With this announcement, the League hopes to launch a collaborative effort with local stakeholders such as the City of Rochester, Monroe County, the NYS Department of Transportation and The Landmark Society of Western New York, to devise a plan for stewardship of these bridges.
Old Albany Post Road | Philipstown, Putnam County
This path between the settlements that would become known as Albany and New York City followed earlier trails established by the Native residents of the region. It provided for movement of troops, supplies and postal mail during the French and Indian and Revolutionary Wars. Connecting homes in a sparsely settled area of Garrison, the Old Albany Post Road still retains landscape features from Colonial times and is listed on the National Register of Historic Places.
Following extensive flooding in spring of 2007, a 100-yard section of the dirt road was reengineered and paved, despite numerous studies that illustrate the long-term sustainability of dirt roads. In fact, the modern section is now eroding other sections of the road due to poor drainage.
The Old Road Society was founded to protect the surviving dirt road component of the Old Albany Post Road, along with the other remaining historic dirt roads in and around Philipstown, which has 30 miles of dirt road. The Society and the League are calling for an engineering report for the 6-mile section of the Old Albany Post Road, outlining sustainable drainage solutions, surface treatments and maintenance practices to guide the town’s highway department. A local road protection ordinance would further steer maintenance practices toward preservation.
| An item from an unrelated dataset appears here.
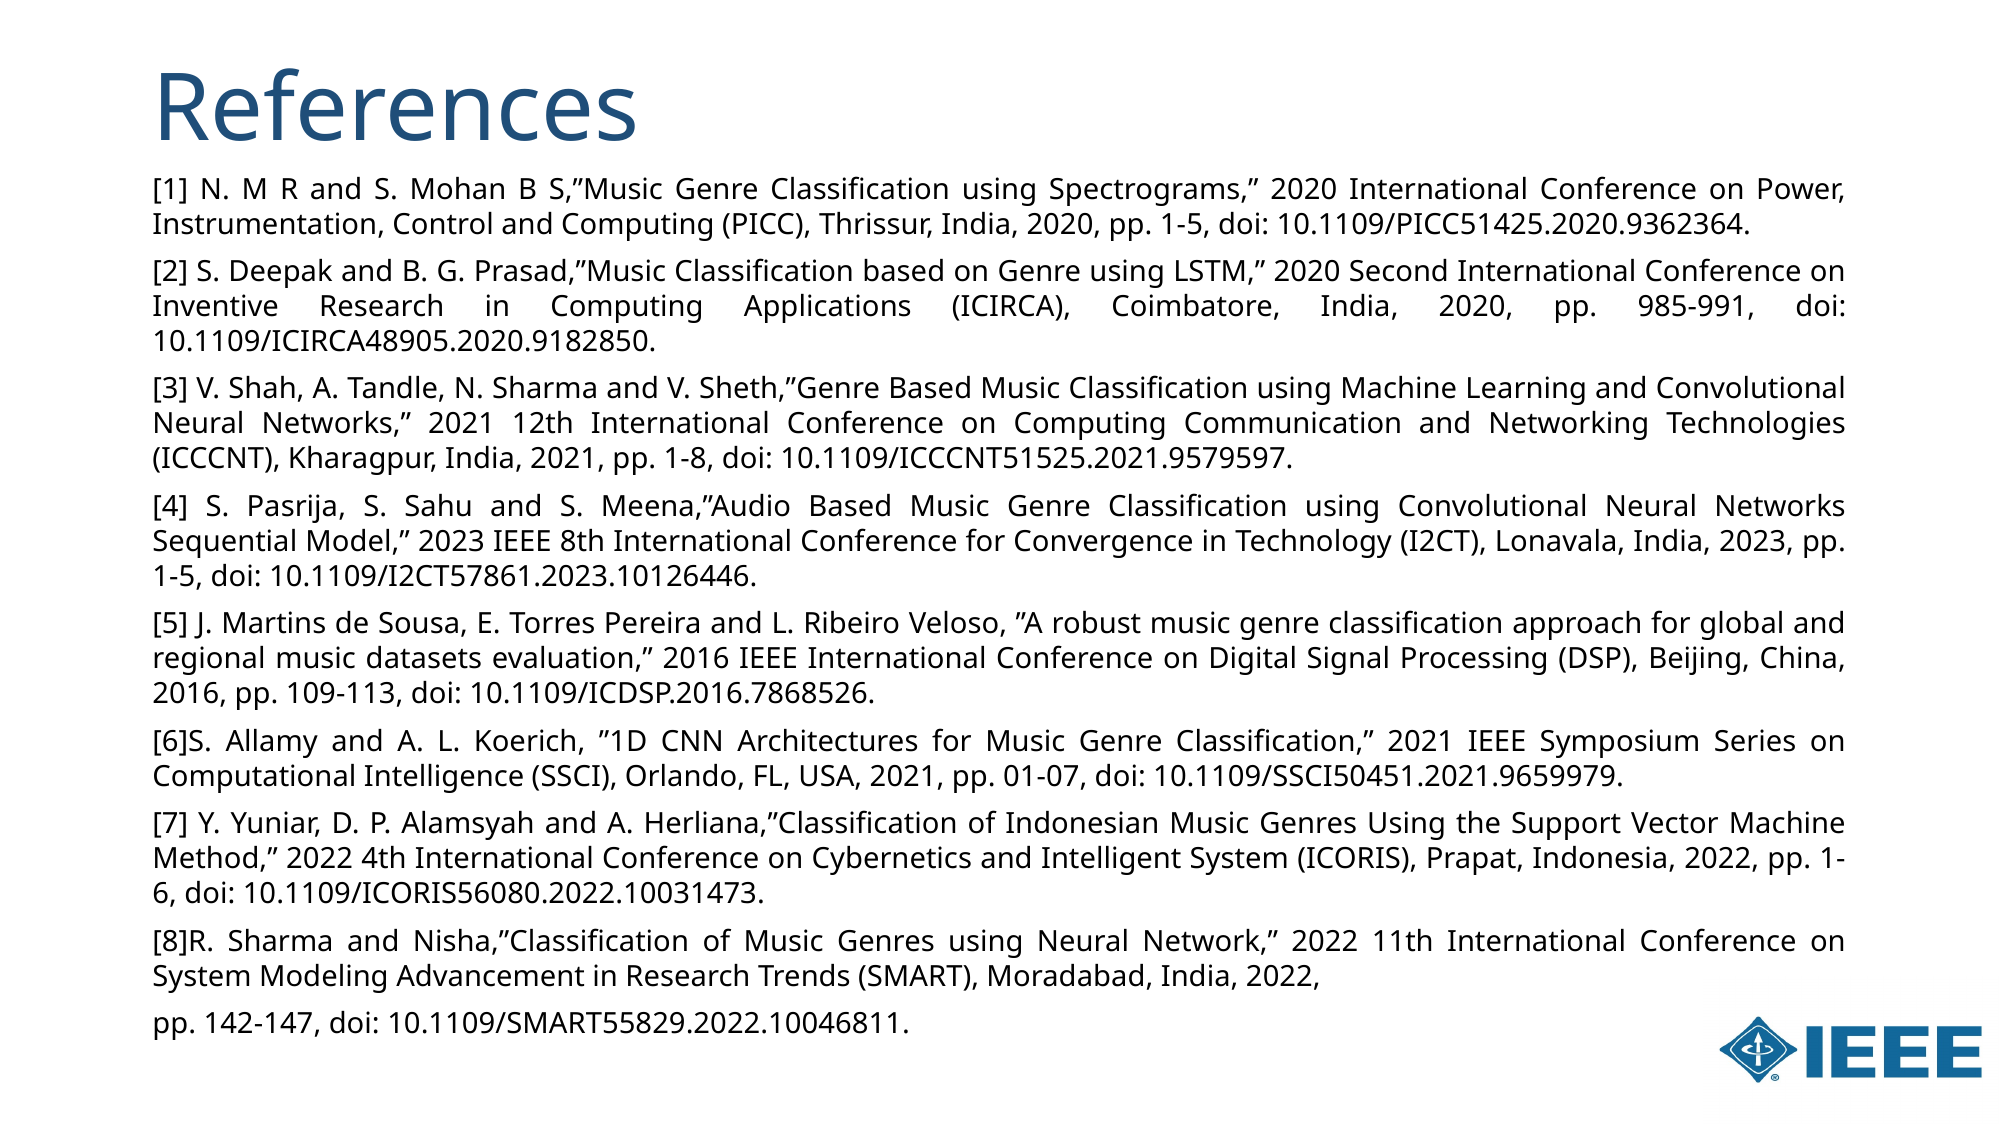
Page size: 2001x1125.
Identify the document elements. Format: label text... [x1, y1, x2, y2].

list [1] N. M R and S. Mohan B S,”Music Genre Classification using Spectrograms,” 2020 International Conference on Power, Instrumentation, Control and Computing (PICC), Thrissur, India, 2020, pp. 1-5, doi: 10.1109/PICC51425.2020.9362364. [2] S. Deepak and B. G. Prasad,”Music Classification based on Genre using LSTM,” 2020 Second International Conference on Inventive Research in Computing Applications (ICIRCA), Coimbatore, India, 2020, pp. 985-991, doi: 10.1109/ICIRCA48905.2020.9182850. [3] V. Shah, A. Tandle, N. Sharma and V. Sheth,”Genre Based Music Classification using Machine Learning and Convolutional Neural Networks,” 2021 12th International Conference on Computing Communication and Networking Technologies (ICCCNT), Kharagpur, India, 2021, pp. 1-8, doi: 10.1109/ICCCNT51525.2021.9579597. [4] S. Pasrija, S. Sahu and S. Meena,”Audio Based Music Genre Classification using Convolutional Neural Networks Sequential Model,” 2023 IEEE 8th International Conference for Convergence in Technology (I2CT), Lonavala, India, 2023, pp. 1-5, doi: 10.1109/I2CT57861.2023.10126446. [5] J. Martins de Sousa, E. Torres Pereira and L. Ribeiro Veloso, ”A robust music genre classification approach for global and regional music datasets evaluation,” 2016 IEEE International Conference on Digital Signal Processing (DSP), Beijing, China, 2016, pp. 109-113, doi: 10.1109/ICDSP.2016.7868526. [6]S. Allamy and A. L. Koerich, ”1D CNN Architectures for Music Genre Classification,” 2021 IEEE Symposium Series on Computational Intelligence (SSCI), Orlando, FL, USA, 2021, pp. 01-07, doi: 10.1109/SSCI50451.2021.9659979. [7] Y. Yuniar, D. P. Alamsyah and A. Herliana,”Classification of Indonesian Music Genres Using the Support Vector Machine Method,” 2022 4th International Conference on Cybernetics and Intelligent System (ICORIS), Prapat, Indonesia, 2022, pp. 1-6, doi: 10.1109/ICORIS56080.2022.10031473. [8]R. Sharma and Nisha,”Classification of Music Genres using Neural Network,” 2022 11th International Conference on System Modeling Advancement in Research Trends (SMART), Moradabad, India, 2022, pp. 142-147, doi: 10.1109/SMART55829.2022.10046811. [137, 162, 1863, 1079]
picture [1702, 975, 1999, 1125]
title References [137, 1, 1863, 162]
Bethel-Christian Avenue – Laurel Hill Historic District | Setauket, Suffolk County
Locally designated by the Town of Brookhaven, this is a historic Native American and African American community threatened by outside development pressure. The community began with the Bethel AME Cemetery and Bethel AME Church and its congregation, who migrated to surround the church. Houses were either relocated to or built on unusually large lots. The cultural practice of shared community gardening provided year-round food for families. The neighborhood retains its rural character, but development pressure has already led to the demolition of one historic house.
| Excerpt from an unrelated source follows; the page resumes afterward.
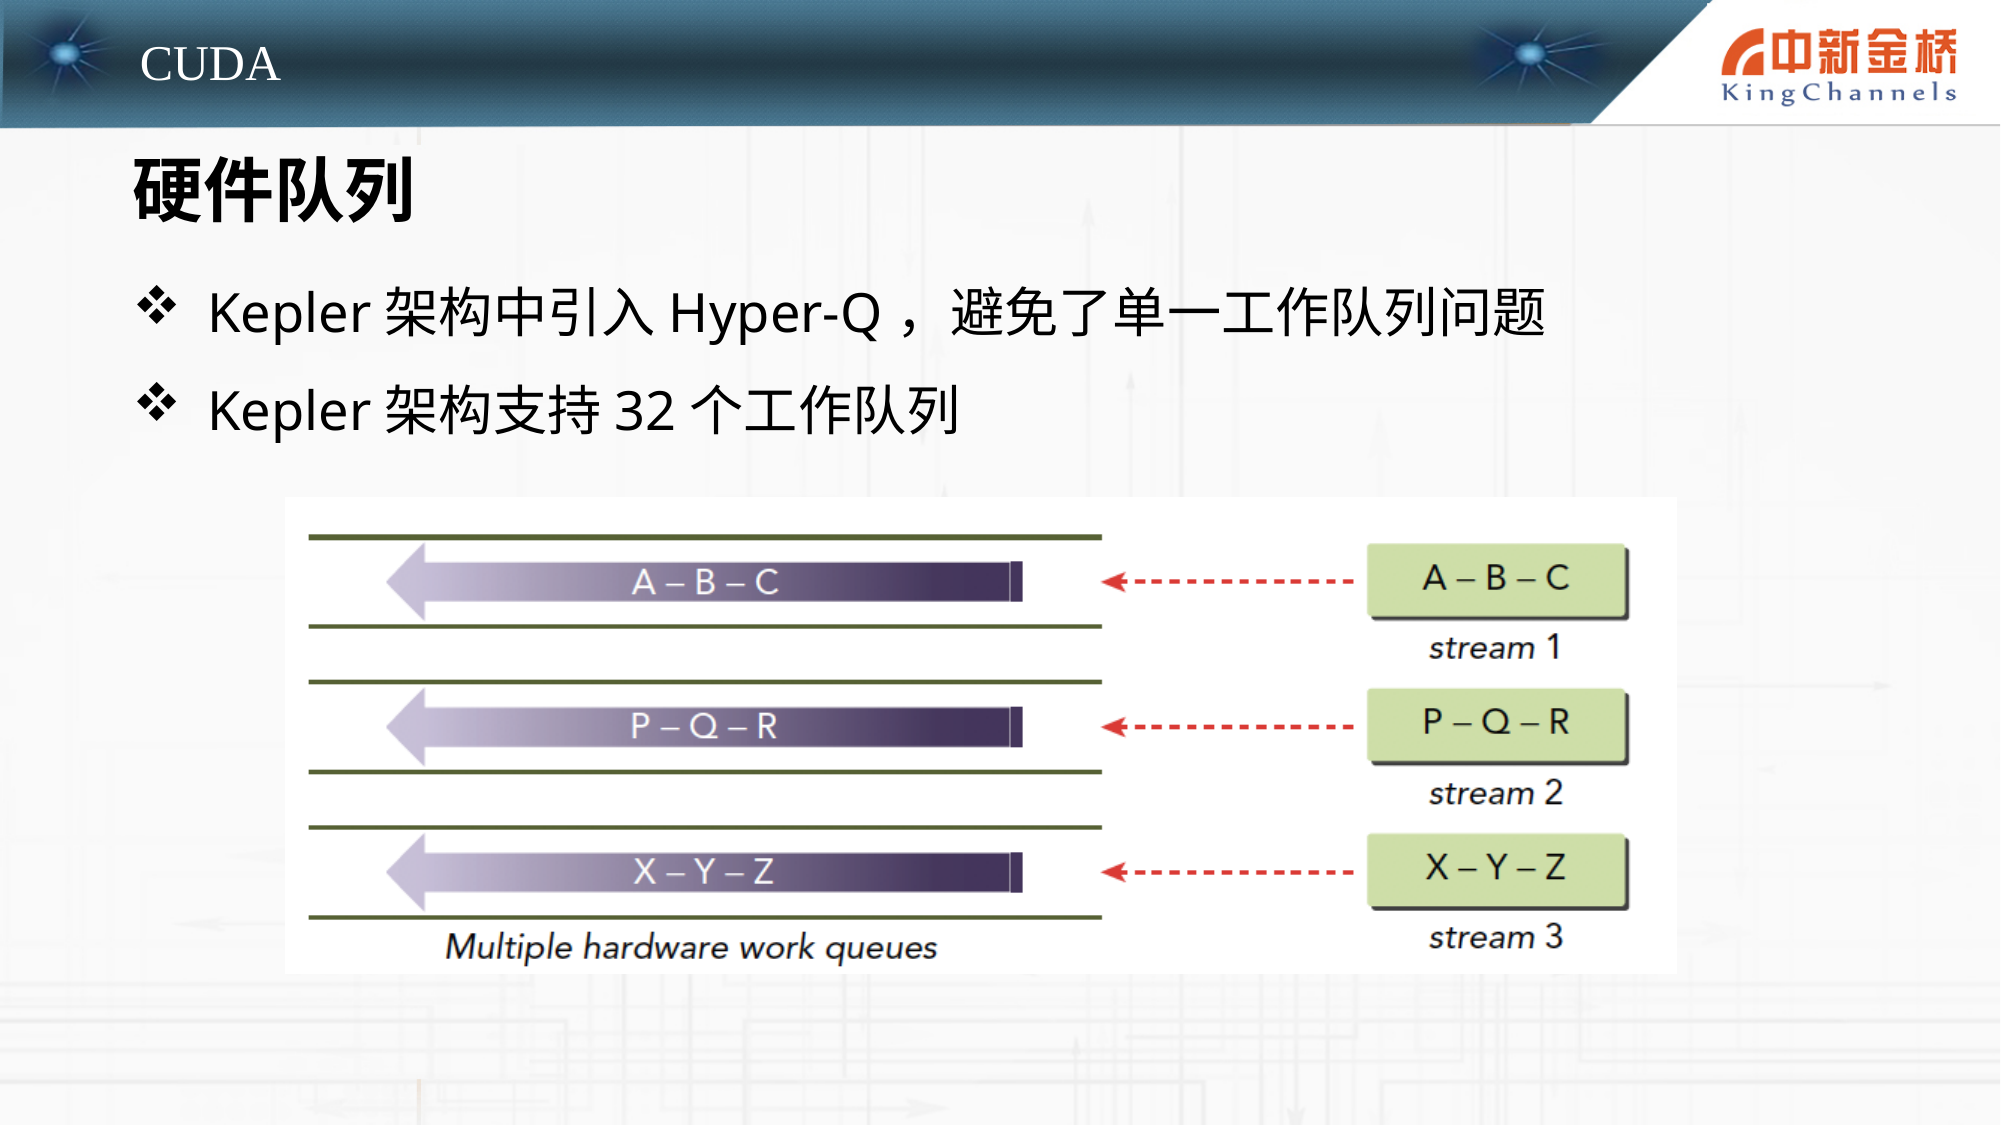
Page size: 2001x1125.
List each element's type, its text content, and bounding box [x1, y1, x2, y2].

The Bethel AME Church is still an active congregation, and many original families still occupy their properties. Unfortunately, the historically large lots have resulted in soaring tax assessments, and several families have been forced to sell their property.
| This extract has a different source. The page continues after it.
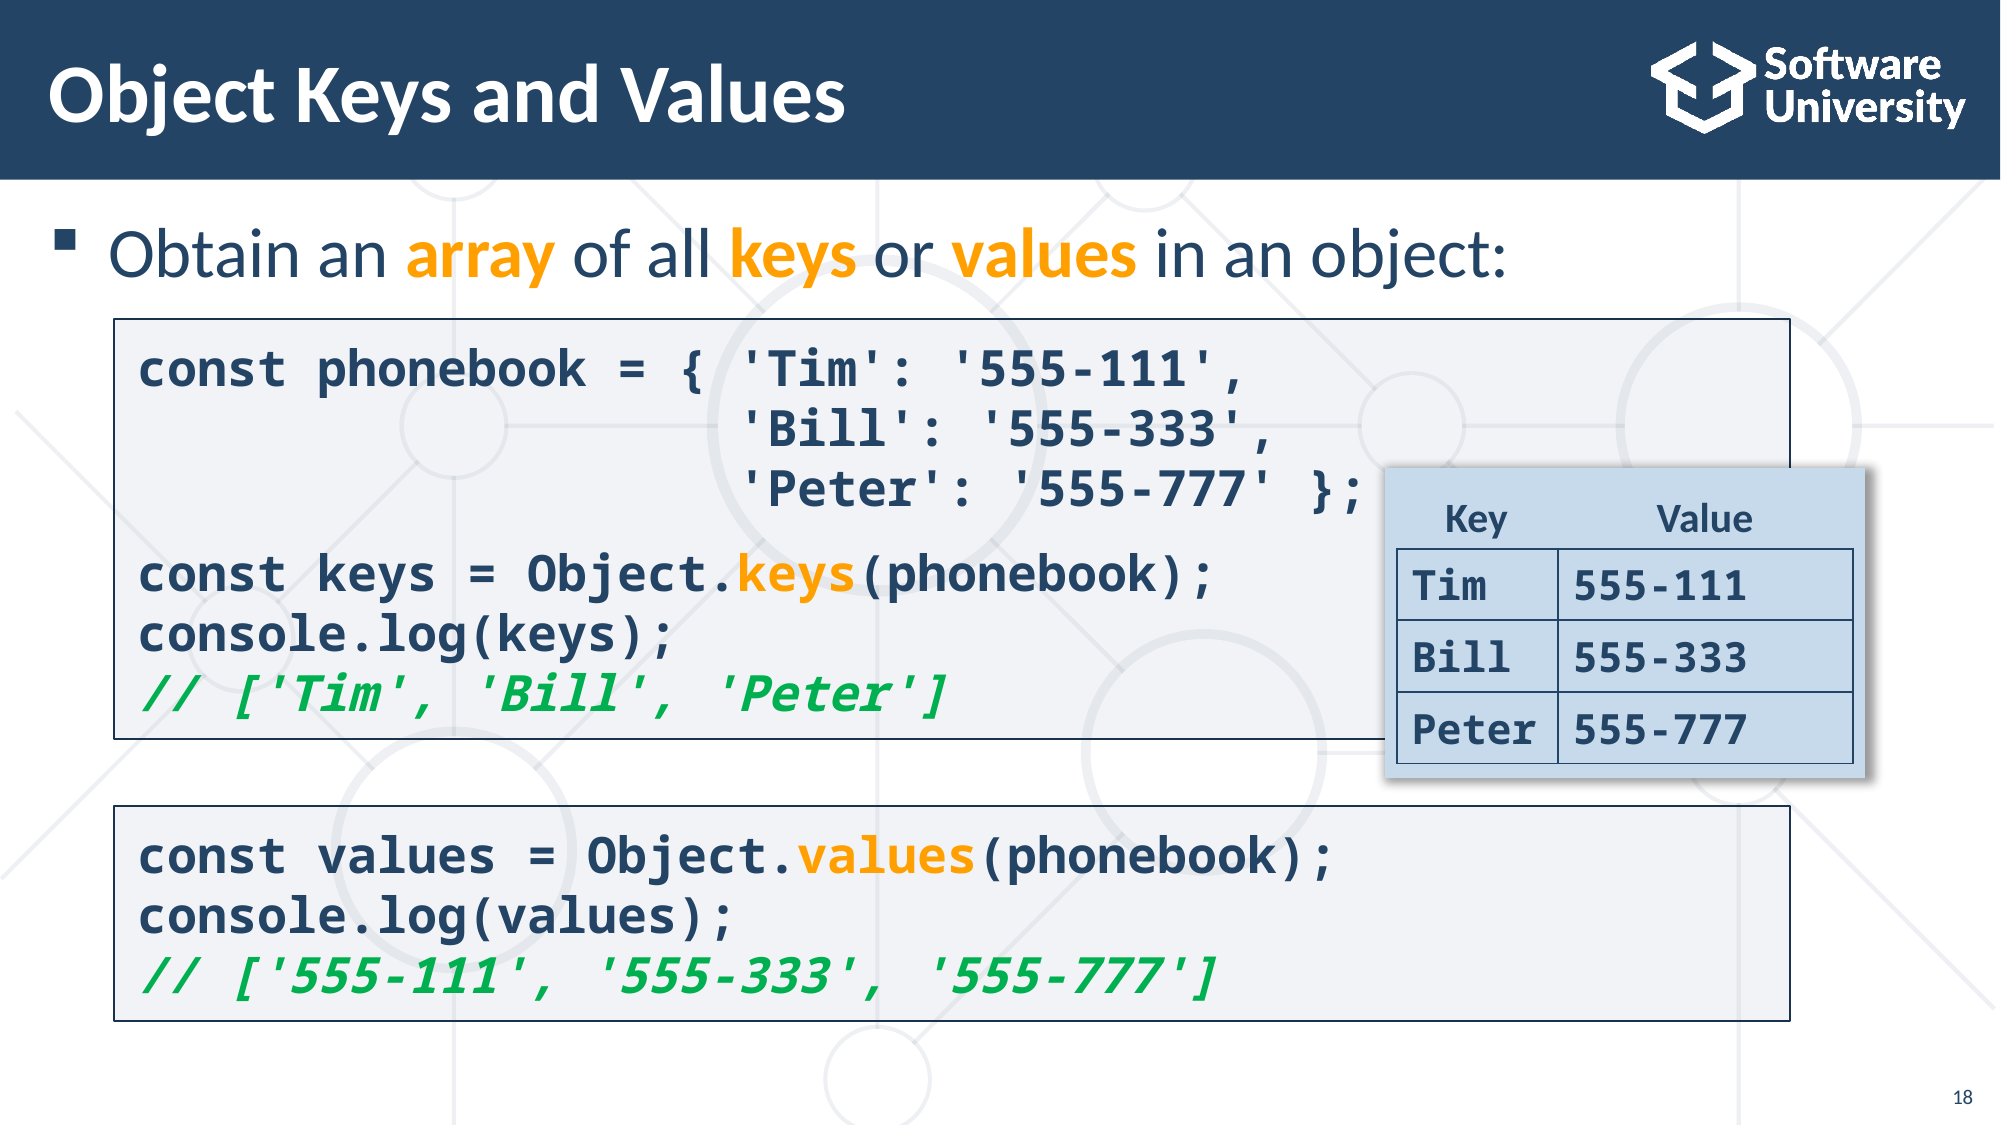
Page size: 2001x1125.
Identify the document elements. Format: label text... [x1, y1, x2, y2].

With this designation, the Preservation League will work with the Society for the Preservation of Long Island Antiquities, which has previously provided technical assistance to Higher Ground, and others, to illustrate the need to recognize, celebrate, and protect the historic African American communities that remain on Long Island.
Federal Historic Tax Credits | Statewide
One of the most powerful tools in the preservation tool box, the federal Historic Rehabilitation Tax Credit is at risk of elimination as part of an effort to cut federal spending. New York State needs this economic development and job creation incentive. Losing it would threaten more than $1.2 billion in historic property redevelopment projects pending statewide.
By listing the federal Historic Rehabilitation Tax Credits, the League is alerting municipal leaders and developers of historic properties across New York of the threat to this program. The designation makes the protection and expansion of this essential economic and community redevelopment tool a statewide priority for the League’s public policy program advocacy.
The League is urging elected officials to support the “Creating American Prosperity through Preservation” (CAPP) Act to preserve this important credit and to ensure that efforts to revitalize our communities are not jeopardized. United States Senators Chuck Schumer and Kirsten Gillibrand are co-sponsors of the CAPP Act legislation, which is awaiting introduction in the House.